Émilie Simon, Tochter einer Pianistin und eines Toningenieurs, wurde 1978 in Montpel­lier geboren. Sie erhielt am dortigen Konservatorium eine Gesangsausbildung und stu­dierte anschließend an der Universität Montpellier Musikwissenschaft. In Paris setzte sie ihre Studien an der Sorbonne (in Alter Musik) sowie am Pariser Forschungsinstitut für Akustik und Musik (IRCAM) – in elektronischer Musik – fort.

Ihr Debütalbum (Émilie Simon, 2003) wurde bei Publikum und Musikkritikern ein großer Erfolg und brachte ihr einen Victoire de la musique ein, die höchste musikalische Auszeichnung in Frankreich.

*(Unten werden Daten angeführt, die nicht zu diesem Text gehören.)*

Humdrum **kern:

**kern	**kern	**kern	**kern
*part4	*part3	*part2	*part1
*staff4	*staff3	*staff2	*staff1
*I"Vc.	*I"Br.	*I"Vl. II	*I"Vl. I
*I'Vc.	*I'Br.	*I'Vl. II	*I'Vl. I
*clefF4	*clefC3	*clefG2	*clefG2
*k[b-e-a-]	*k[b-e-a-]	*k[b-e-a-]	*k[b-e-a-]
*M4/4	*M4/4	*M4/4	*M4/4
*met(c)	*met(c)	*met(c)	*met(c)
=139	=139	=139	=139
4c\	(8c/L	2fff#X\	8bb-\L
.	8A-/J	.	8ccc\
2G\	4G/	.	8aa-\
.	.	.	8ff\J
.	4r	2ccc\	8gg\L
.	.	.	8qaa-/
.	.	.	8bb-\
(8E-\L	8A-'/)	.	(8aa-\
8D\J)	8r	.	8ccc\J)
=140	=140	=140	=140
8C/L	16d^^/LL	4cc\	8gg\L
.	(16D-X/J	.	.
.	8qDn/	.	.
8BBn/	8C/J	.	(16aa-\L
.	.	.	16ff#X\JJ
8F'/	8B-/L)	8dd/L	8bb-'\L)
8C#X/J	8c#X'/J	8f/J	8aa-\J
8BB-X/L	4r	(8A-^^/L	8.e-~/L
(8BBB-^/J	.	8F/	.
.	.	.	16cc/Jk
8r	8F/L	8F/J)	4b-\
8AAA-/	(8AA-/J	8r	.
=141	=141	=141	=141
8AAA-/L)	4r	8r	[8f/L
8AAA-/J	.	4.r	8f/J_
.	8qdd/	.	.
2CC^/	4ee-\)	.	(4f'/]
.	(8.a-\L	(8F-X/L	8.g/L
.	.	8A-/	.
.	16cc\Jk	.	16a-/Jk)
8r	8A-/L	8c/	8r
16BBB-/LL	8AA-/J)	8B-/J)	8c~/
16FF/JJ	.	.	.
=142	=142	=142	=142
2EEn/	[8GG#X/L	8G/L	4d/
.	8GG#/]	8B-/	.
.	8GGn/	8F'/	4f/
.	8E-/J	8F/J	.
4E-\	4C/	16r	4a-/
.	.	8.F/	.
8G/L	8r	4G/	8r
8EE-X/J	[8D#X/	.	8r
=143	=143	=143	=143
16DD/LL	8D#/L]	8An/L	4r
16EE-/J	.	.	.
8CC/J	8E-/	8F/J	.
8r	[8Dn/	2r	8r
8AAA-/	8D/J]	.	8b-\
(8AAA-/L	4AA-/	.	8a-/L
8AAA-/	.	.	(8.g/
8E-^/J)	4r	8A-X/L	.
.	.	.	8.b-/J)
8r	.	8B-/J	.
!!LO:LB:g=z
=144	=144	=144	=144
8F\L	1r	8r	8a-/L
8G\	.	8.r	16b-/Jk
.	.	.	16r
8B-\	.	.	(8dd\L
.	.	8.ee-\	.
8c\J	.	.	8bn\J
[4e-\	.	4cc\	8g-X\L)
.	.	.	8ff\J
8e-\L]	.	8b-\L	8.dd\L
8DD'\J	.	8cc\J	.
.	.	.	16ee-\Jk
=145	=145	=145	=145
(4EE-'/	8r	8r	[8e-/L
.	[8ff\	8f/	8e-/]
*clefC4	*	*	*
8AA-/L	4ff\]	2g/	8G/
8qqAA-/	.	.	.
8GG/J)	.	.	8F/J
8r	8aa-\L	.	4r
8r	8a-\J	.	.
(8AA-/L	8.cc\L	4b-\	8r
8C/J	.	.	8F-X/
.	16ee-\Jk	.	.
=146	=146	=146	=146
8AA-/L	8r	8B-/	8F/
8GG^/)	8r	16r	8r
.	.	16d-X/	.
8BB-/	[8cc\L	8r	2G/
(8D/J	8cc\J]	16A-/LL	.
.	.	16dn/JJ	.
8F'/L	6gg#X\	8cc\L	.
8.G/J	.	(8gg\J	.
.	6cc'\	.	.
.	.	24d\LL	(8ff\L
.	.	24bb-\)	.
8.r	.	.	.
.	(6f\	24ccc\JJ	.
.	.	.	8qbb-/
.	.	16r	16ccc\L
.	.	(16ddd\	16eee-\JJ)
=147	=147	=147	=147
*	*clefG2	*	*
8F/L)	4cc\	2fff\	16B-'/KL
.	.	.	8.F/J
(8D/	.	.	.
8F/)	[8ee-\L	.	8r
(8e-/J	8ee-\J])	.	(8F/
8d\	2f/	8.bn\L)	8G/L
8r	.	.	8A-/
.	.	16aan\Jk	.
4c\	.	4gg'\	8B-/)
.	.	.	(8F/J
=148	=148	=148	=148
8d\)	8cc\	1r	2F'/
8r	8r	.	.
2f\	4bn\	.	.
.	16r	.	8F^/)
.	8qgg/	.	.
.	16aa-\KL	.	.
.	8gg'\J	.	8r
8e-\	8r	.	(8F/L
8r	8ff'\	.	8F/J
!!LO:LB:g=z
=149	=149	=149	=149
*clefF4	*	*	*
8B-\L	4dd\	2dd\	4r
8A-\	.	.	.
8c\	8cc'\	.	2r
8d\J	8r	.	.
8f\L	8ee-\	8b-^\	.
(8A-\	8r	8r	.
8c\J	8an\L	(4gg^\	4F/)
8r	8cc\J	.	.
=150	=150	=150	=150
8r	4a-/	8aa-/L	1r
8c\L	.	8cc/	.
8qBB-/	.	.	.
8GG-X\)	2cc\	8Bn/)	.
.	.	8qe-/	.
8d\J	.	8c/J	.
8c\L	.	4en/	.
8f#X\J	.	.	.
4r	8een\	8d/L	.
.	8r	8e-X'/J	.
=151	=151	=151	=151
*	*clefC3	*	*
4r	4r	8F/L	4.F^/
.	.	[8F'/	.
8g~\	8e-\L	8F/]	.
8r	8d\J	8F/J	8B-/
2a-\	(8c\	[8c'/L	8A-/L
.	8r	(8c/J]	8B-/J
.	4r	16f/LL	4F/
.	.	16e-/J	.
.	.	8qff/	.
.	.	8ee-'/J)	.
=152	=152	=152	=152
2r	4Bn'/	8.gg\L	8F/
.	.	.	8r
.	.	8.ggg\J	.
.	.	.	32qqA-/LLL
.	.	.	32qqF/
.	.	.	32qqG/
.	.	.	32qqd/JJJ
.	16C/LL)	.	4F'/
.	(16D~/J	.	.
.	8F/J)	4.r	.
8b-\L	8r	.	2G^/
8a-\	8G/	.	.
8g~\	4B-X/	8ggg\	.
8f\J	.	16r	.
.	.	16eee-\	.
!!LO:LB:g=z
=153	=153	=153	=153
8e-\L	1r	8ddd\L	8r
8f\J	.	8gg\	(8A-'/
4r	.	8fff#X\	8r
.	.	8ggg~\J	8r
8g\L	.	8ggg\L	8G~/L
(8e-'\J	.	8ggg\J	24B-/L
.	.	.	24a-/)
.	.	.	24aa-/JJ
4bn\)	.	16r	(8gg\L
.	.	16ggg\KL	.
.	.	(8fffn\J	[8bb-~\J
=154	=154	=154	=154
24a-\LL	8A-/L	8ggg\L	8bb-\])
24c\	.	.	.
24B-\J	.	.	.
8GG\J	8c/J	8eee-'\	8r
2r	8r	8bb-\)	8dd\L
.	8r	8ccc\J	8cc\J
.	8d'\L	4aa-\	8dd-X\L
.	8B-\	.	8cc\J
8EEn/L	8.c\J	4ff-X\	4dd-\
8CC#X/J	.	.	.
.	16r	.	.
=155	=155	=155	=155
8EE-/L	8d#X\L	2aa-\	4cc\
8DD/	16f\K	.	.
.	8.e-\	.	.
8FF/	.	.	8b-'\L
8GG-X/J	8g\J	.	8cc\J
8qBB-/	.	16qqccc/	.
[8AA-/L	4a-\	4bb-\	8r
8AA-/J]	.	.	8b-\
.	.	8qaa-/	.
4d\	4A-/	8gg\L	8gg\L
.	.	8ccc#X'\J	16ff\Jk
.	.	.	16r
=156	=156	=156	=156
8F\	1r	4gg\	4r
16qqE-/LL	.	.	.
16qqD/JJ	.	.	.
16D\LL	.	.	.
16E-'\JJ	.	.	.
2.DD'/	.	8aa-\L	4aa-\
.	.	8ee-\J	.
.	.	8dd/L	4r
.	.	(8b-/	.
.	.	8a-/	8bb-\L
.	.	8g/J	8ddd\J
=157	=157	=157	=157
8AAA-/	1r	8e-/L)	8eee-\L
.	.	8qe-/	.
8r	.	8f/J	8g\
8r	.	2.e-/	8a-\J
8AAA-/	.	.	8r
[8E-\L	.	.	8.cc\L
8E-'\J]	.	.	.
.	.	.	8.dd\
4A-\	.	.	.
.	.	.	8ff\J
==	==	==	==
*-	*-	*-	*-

Einen weiteren Victoire erhielt sie für ihre Musik zu dem Film La Marche de l’Empereur (dt. „Die Reise der Pinguine“, 2005).

2007 zog sie nach New York um, wo sie 2009 ein Album in englischer Sprache (The Big Machine) herausbrachte. 2014 folgte das Album Mue (Mauser/Häutung), 2020 der Extended Player Mars on Earth.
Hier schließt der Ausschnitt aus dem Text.